EXERCISE BRIEF: Reproduce the data verbatim from its start through the line containing "Reading left to", including both ends, and omit the pictures from your answer.
------------------------------------------------------------------------
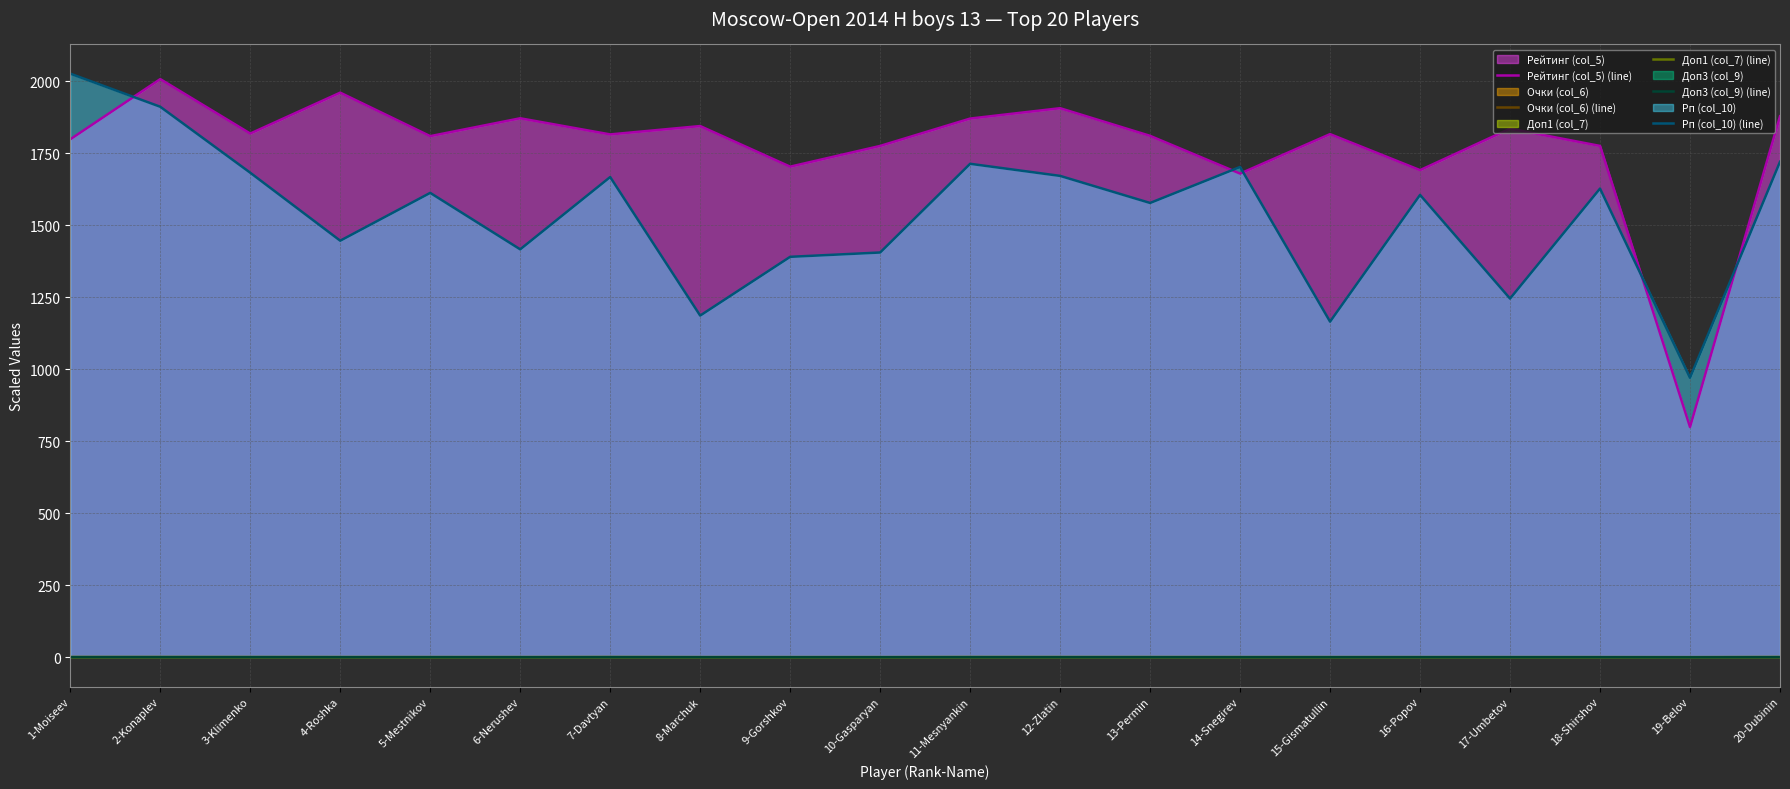

True or false: Доп3 (col_9) (line) and Рейтинг (col_5) (line) intersect in this chart.

False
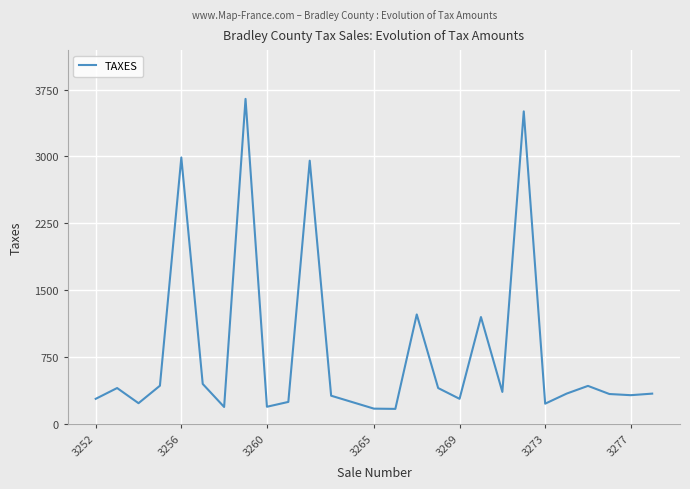

What is the difference between the maximum and minimum values?

3475.8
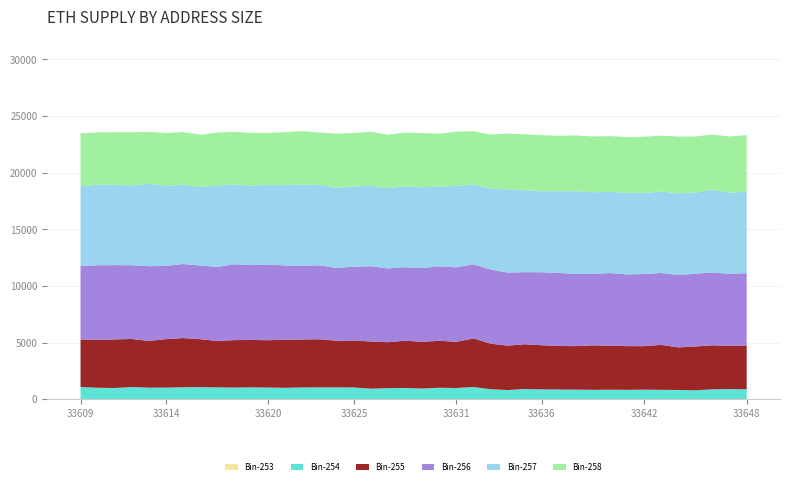

Reading left to right, what are all the values shown in this chart?

Bin-253: 23	25	20	34	22	27	30	19	25	23	28	29	23	31	26	25	32	15	20	30	23	28	24	30	13	11	17	17	14	13	11	11	15	18	15	16	11	9	18	22
Bin-254: 1075	1004	986	1058	1015	1012	1043	1067	1040	1022	1036	1017	1000	1026	1034	1036	1023	932	975	978	936	1001	980	1067	887	813	904	866	858	850	833	846	830	841	832	814	793	880	896	874
Bin-255: 4193	4211	4290	4242	4126	4281	4340	4229	4096	4187	4183	4178	4243	4231	4247	4116	4145	4164	4051	4174	4123	4148	4076	4286	4024	3923	3948	3900	3845	3838	3926	3887	3855	3840	3967	3760	3868	3886	3812	3868
Bin-256: 6479	6603	6554	6511	6592	6466	6537	6503	6527	6702	6608	6682	6550	6509	6530	6423	6510	6640	6512	6485	6511	6569	6570	6546	6548	6447	6362	6443	6444	6374	6324	6406	6332	6369	6344	6384	6426	6431	6355	6381
Bin-257: 7034	7102	7085	7031	7283	7058	7005	6927	7192	7020	7018	7019	7098	7153	7083	7066	7086	7118	7082	7151	7133	7032	7196	7036	7130	7346	7228	7150	7214	7304	7185	7188	7185	7154	7183	7220	7150	7285	7162	7185
Bin-258: 4688	4621	4652	4706	4575	4662	4647	4616	4666	4667	4652	4592	4676	4724	4633	4786	4717	4747	4724	4721	4782	4677	4786	4699	4774	4918	4943	4946	4889	4916	4932	4901	4932	4962	4942	5000	4954	4886	4956	4995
------------------------------------------------------------------------
YOUR SOLUTION:
True or false: Доп3 (col_9) (line) and Рейтинг (col_5) (line) intersect in this chart.

False

What is the difference between the maximum and minimum values?

3475.8

Reading left to right, what are all the values shown in this chart?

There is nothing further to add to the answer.